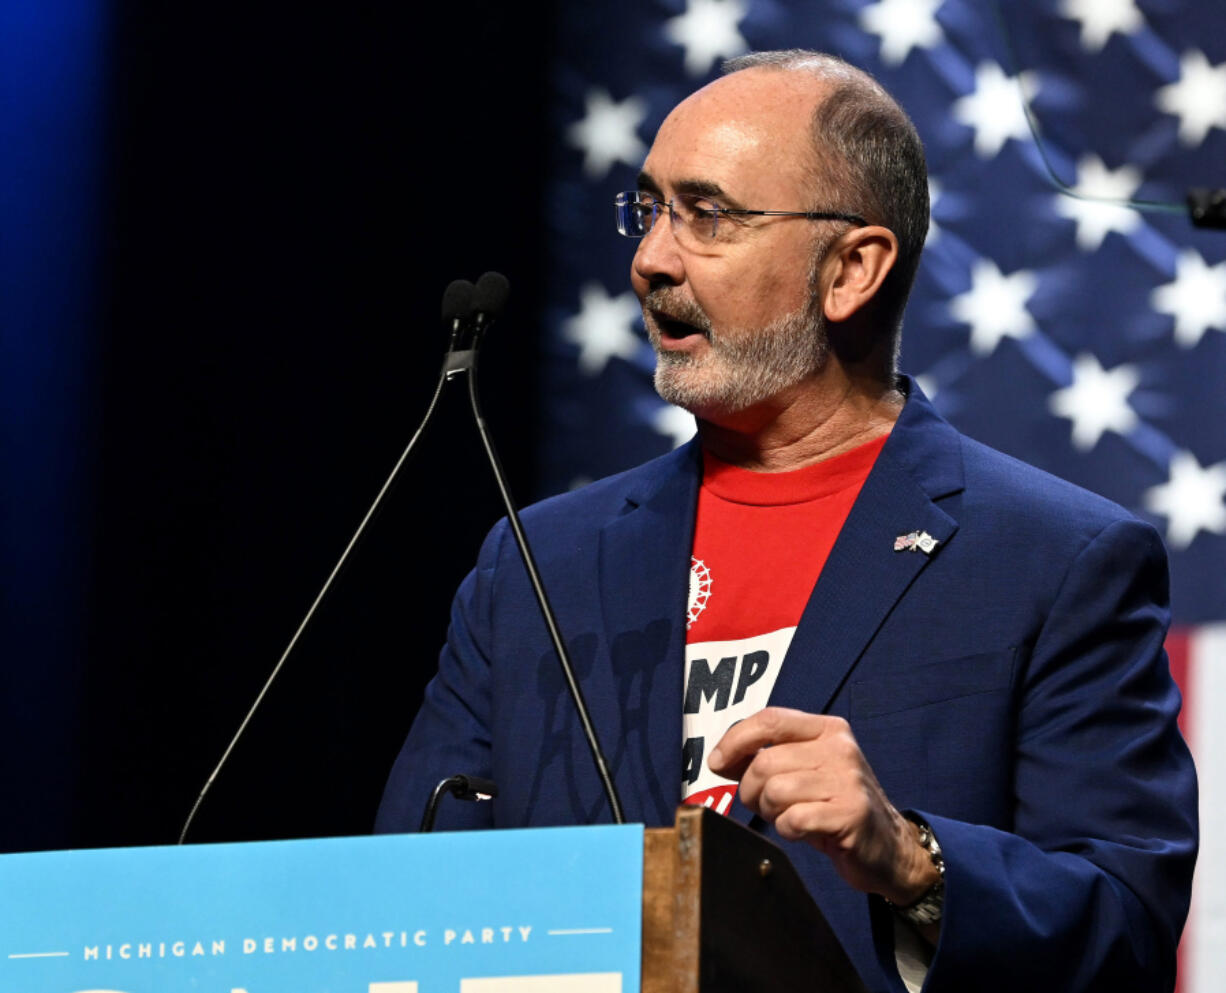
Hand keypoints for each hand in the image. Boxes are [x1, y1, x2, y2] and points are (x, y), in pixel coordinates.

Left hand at [708, 706, 938, 904]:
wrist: (889, 848)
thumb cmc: (836, 807)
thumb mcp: (806, 771)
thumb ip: (768, 757)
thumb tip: (719, 759)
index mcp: (827, 730)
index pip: (770, 719)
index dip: (735, 740)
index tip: (717, 762)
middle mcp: (840, 749)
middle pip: (765, 762)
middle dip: (751, 790)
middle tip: (766, 805)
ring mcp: (848, 780)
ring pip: (775, 791)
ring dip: (770, 812)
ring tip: (789, 817)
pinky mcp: (850, 814)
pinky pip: (793, 819)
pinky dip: (788, 830)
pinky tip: (804, 831)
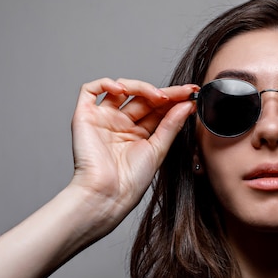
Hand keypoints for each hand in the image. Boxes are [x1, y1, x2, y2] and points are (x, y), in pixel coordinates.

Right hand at [69, 78, 195, 234]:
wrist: (108, 194)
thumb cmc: (131, 180)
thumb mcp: (158, 149)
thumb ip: (171, 124)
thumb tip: (188, 104)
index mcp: (139, 133)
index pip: (158, 108)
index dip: (174, 99)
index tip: (193, 93)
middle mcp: (121, 124)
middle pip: (143, 98)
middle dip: (165, 92)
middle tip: (183, 92)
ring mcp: (103, 119)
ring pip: (121, 89)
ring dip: (141, 86)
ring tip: (158, 96)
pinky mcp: (84, 116)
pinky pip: (90, 90)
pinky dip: (105, 84)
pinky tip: (123, 89)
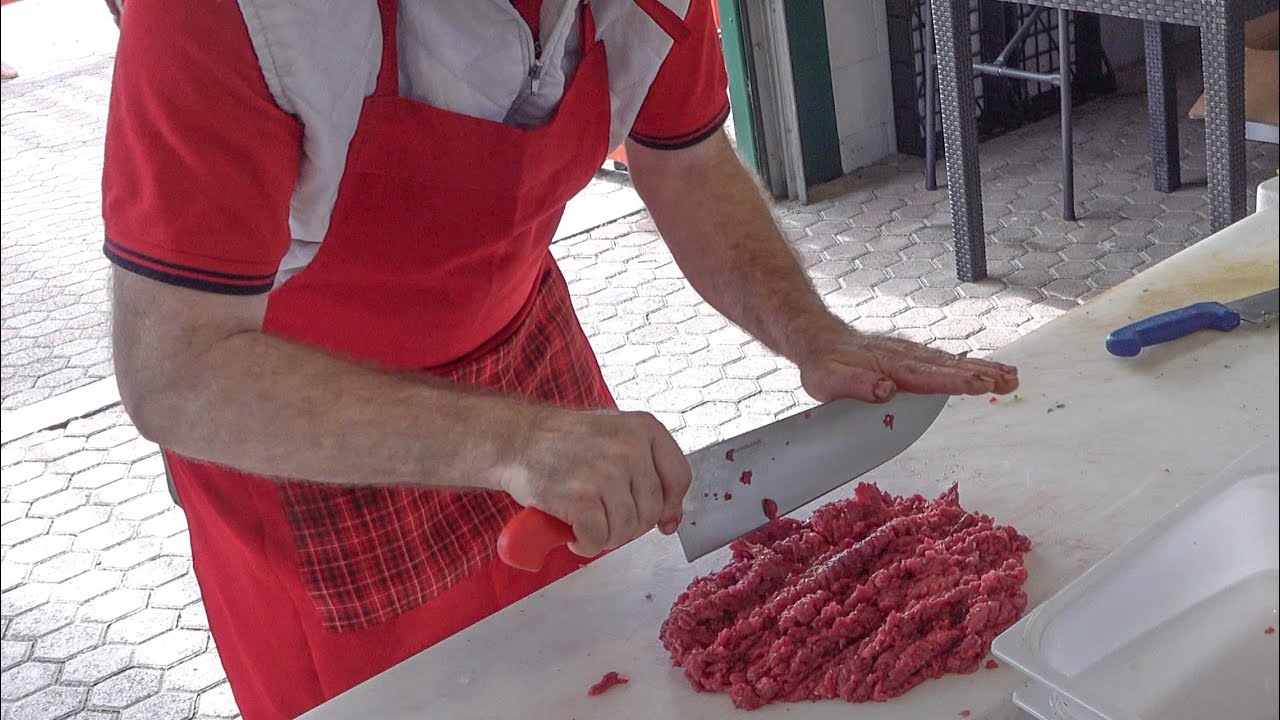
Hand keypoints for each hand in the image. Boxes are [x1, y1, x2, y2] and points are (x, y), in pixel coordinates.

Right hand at [501, 408, 691, 557]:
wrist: (517, 440)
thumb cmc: (564, 442)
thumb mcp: (615, 436)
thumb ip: (646, 467)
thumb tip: (670, 518)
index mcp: (643, 428)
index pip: (679, 477)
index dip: (671, 506)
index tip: (662, 520)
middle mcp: (629, 448)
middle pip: (651, 511)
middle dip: (630, 526)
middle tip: (605, 520)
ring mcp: (605, 473)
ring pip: (626, 530)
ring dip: (606, 538)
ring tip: (587, 524)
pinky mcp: (581, 497)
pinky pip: (598, 539)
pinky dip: (585, 546)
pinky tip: (574, 535)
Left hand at [796, 325, 1018, 402]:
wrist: (819, 339)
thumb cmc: (824, 366)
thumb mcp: (829, 380)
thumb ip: (856, 385)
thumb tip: (885, 391)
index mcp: (890, 366)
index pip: (927, 376)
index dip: (955, 381)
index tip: (981, 384)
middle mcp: (906, 357)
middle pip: (949, 366)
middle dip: (981, 373)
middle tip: (1010, 380)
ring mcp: (911, 354)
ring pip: (952, 362)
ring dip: (983, 369)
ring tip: (1012, 377)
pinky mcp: (912, 356)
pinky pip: (945, 362)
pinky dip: (969, 366)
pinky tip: (988, 371)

§ Task instructions
Although the records contain pictures, transcribe only their text, exactly as written.

§ Answer for this exercise
Hand keypoints for each hand in the image. Boxes are [x1, y1, x2, y2] and points are (x, y), in pixel coordinates.

Left hand at [708, 706, 938, 904]:
wrist: (889, 848)
thumb cmc: (836, 807)
thumb mcp: (806, 771)
thumb ip: (768, 757)
thumb tip: (719, 759)
index mcp: (827, 730)
index pip: (770, 719)
index dip: (735, 740)
index tip: (717, 762)
middle mcp: (840, 749)
middle pip: (765, 762)
middle dip: (751, 790)
middle tip: (766, 805)
ring mcp: (848, 780)
ring pip: (775, 791)
ring dip: (770, 812)
ring tip: (789, 817)
pinky mcp: (850, 814)
pinky pip: (793, 819)
pinky dip: (788, 830)
pinky tip: (804, 831)
Hand keypoints for each hand in the image. Boxes are [x1, y1, x2, y2] and points are (x, y), in pixel coordinates.

Right hand at [69, 78, 195, 234]:
wrist: (108, 194)
thumb cmc: (131, 180)
thumb mcp: (158, 149)
thumb ip: (171, 124)
thumb tip: (188, 104)
index mcp: (139, 133)
index pip: (158, 108)
index dip: (174, 99)
index tip: (193, 93)
middle mcp: (121, 124)
middle pip: (143, 98)
middle dip: (165, 92)
middle tip: (183, 92)
ring mcp: (103, 119)
ring pip: (121, 89)
ring dip: (141, 86)
ring tip: (158, 96)
pinky mcp: (84, 116)
pinky pip: (90, 90)
pinky dip: (105, 84)
pinky tip: (123, 89)
Hand keypoints for each hand in the image. Boxes are [x1, y1, x2, y2] and points are (x, y), in pixel coordinates.

Right hand at [501, 408, 691, 557]:
wrist: (517, 440)
thumb cmc: (564, 442)
thumb mcp: (615, 436)
thumb ip: (646, 467)
thumb tip: (670, 518)
index mcp: (643, 428)
index pip: (679, 477)
index dip: (671, 506)
index tip: (662, 520)
middle mcp: (629, 448)
middle pip: (651, 511)
middle dip: (630, 526)
middle tip: (605, 520)
ring mcp: (605, 473)
ring pip: (626, 530)
ring dip: (606, 538)
ring tip: (587, 524)
pinky mcp: (581, 497)
pinky pip: (598, 539)
pinky dip: (585, 546)
pinky tip: (574, 535)
Left hand at [796, 325, 1018, 402]:
wrist: (819, 339)
thumb cmc: (824, 366)
thumb mcp: (829, 380)
thumb ip: (856, 385)
thumb tip: (885, 391)
index mcp: (890, 366)
index pip: (927, 376)
index dip: (955, 381)
index tip: (981, 384)
middle mcp: (906, 357)
middle pip: (949, 366)
middle dip: (981, 373)
middle tip: (1010, 380)
ring mcp: (911, 354)
ring pip: (952, 362)
ring dip: (983, 369)
ring tip: (1012, 377)
pinky mcp: (912, 356)
pinky pip: (945, 362)
pinky dip: (969, 366)
pinky tip: (988, 371)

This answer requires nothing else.